* _AIM OF THE EXERCISE_:
Among the entries that follow, find the lines containing the string "human" and copy them.

** Opening DATA EXTRACTS block **

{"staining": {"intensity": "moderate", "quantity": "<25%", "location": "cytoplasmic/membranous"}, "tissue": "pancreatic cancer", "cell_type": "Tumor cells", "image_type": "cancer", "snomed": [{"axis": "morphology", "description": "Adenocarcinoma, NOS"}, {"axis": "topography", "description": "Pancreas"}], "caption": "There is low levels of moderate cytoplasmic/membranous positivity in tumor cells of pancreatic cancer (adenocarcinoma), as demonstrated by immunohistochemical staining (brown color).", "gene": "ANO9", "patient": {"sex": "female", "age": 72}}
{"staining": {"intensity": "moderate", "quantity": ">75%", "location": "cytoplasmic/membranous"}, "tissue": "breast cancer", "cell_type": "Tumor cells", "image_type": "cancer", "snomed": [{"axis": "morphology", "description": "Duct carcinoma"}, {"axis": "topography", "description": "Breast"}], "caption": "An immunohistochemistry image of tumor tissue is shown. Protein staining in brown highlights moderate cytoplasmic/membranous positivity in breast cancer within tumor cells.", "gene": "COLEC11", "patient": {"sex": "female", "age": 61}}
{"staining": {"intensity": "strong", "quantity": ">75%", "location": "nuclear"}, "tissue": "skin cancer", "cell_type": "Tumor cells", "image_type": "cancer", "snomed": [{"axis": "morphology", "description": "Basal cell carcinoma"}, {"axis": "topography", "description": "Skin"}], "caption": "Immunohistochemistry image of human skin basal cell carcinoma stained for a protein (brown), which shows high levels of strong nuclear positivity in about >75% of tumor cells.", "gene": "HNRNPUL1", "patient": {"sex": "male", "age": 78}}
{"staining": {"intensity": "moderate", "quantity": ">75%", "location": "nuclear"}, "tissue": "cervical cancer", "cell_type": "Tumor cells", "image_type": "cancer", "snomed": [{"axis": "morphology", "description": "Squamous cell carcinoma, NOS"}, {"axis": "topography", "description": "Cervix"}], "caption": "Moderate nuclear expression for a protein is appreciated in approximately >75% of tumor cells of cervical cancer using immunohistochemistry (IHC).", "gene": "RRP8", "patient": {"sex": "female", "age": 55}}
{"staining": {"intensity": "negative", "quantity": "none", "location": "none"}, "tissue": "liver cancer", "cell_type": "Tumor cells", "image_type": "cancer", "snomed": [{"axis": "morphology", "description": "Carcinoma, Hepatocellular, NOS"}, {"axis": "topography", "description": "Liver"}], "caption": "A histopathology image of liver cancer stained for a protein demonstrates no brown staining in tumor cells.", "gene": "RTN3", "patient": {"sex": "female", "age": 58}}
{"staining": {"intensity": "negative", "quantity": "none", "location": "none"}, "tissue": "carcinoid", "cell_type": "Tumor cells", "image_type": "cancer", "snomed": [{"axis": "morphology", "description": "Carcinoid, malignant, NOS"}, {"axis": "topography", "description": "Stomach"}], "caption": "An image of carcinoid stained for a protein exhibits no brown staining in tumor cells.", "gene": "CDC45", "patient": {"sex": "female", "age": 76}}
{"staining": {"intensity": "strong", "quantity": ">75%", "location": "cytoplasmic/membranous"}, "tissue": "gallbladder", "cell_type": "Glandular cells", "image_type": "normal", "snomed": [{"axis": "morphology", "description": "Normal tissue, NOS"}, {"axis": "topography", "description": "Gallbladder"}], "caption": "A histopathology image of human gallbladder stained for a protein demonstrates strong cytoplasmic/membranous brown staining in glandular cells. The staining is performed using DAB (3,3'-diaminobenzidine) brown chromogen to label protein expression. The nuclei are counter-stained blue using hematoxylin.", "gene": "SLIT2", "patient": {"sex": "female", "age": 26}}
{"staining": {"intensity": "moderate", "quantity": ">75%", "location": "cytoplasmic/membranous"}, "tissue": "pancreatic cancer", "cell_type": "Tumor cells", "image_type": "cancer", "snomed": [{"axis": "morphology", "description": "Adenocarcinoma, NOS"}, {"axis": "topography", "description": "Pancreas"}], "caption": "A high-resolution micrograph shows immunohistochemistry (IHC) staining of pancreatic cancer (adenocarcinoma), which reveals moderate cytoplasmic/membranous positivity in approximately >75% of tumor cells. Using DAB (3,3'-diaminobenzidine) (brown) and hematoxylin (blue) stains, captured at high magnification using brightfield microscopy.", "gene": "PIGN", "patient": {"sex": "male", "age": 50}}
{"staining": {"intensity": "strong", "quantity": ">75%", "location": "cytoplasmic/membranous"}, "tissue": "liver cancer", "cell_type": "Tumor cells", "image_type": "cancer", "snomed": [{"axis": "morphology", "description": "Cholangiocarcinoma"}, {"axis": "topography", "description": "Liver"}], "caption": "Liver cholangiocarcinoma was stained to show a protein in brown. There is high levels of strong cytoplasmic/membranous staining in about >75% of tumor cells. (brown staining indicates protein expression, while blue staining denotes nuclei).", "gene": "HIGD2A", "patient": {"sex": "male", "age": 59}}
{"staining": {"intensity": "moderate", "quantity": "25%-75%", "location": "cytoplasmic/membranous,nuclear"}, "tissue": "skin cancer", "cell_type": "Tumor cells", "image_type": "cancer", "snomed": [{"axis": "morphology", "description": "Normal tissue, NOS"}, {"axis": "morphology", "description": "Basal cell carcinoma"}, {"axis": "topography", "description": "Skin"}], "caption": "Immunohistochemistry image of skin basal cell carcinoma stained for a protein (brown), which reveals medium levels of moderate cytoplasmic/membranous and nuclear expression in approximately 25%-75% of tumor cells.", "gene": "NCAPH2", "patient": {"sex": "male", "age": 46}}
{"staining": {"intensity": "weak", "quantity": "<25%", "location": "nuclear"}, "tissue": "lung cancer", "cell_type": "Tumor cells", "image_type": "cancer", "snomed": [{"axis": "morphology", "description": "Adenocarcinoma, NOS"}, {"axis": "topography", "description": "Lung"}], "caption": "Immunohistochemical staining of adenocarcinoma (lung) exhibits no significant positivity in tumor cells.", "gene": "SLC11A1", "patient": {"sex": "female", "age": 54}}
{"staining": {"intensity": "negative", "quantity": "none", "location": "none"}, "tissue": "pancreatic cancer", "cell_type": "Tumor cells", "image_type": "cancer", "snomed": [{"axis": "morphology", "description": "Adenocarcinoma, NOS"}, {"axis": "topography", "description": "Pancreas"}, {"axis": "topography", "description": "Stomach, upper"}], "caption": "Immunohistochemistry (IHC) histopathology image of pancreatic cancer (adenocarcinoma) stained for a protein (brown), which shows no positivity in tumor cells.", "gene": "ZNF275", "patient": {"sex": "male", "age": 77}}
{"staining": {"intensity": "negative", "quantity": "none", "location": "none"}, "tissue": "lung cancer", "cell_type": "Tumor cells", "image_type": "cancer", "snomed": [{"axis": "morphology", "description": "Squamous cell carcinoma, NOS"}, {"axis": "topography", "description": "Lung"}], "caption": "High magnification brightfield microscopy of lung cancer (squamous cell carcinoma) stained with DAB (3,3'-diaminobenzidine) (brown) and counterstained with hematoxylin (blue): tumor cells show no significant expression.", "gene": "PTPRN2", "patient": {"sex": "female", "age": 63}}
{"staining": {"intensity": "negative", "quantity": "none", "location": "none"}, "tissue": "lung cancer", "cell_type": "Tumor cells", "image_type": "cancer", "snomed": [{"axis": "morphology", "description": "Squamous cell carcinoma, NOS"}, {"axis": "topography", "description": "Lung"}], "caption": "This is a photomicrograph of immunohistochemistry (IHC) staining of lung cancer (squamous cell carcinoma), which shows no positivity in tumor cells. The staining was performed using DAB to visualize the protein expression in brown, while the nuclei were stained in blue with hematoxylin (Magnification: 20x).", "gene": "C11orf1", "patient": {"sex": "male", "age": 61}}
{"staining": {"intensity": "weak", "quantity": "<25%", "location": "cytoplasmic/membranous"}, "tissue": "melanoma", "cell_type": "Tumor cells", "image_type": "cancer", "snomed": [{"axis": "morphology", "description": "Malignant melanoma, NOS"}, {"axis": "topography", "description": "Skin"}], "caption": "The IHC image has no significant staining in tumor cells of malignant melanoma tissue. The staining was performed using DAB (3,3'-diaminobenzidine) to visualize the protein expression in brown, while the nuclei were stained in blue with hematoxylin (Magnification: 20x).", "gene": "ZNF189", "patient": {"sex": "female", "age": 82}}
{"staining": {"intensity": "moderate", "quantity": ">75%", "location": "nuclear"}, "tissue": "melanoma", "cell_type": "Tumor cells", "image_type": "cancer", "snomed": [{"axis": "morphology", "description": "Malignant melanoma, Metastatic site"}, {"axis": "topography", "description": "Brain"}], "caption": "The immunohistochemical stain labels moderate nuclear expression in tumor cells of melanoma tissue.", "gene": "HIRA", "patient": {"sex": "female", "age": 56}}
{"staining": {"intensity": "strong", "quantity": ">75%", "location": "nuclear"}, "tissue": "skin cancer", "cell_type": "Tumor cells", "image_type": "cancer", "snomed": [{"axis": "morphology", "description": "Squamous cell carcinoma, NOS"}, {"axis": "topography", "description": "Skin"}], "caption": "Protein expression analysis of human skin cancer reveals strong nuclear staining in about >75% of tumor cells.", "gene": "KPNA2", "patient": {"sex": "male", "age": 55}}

** Closing DATA EXTRACTS block **

* _OUTPUT FOR THIS EXERCISE_:
{"staining": {"intensity": "strong", "quantity": ">75%", "location": "nuclear"}, "tissue": "skin cancer", "cell_type": "Tumor cells", "image_type": "cancer", "snomed": [{"axis": "morphology", "description": "Basal cell carcinoma"}, {"axis": "topography", "description": "Skin"}], "caption": "Immunohistochemistry image of human skin basal cell carcinoma stained for a protein (brown), which shows high levels of strong nuclear positivity in about >75% of tumor cells.", "gene": "HNRNPUL1", "patient": {"sex": "male", "age": 78}}
{"staining": {"intensity": "strong", "quantity": ">75%", "location": "cytoplasmic/membranous"}, "tissue": "gallbladder", "cell_type": "Glandular cells", "image_type": "normal", "snomed": [{"axis": "morphology", "description": "Normal tissue, NOS"}, {"axis": "topography", "description": "Gallbladder"}], "caption": "A histopathology image of human gallbladder stained for a protein demonstrates strong cytoplasmic/membranous brown staining in glandular cells. The staining is performed using DAB (3,3'-diaminobenzidine) brown chromogen to label protein expression. The nuclei are counter-stained blue using hematoxylin.", "gene": "SLIT2", "patient": {"sex": "female", "age": 26}}
{"staining": {"intensity": "strong", "quantity": ">75%", "location": "nuclear"}, "tissue": "skin cancer", "cell_type": "Tumor cells", "image_type": "cancer", "snomed": [{"axis": "morphology", "description": "Squamous cell carcinoma, NOS"}, {"axis": "topography", "description": "Skin"}], "caption": "Protein expression analysis of human skin cancer reveals strong nuclear staining in about >75% of tumor cells.", "gene": "KPNA2", "patient": {"sex": "male", "age": 55}}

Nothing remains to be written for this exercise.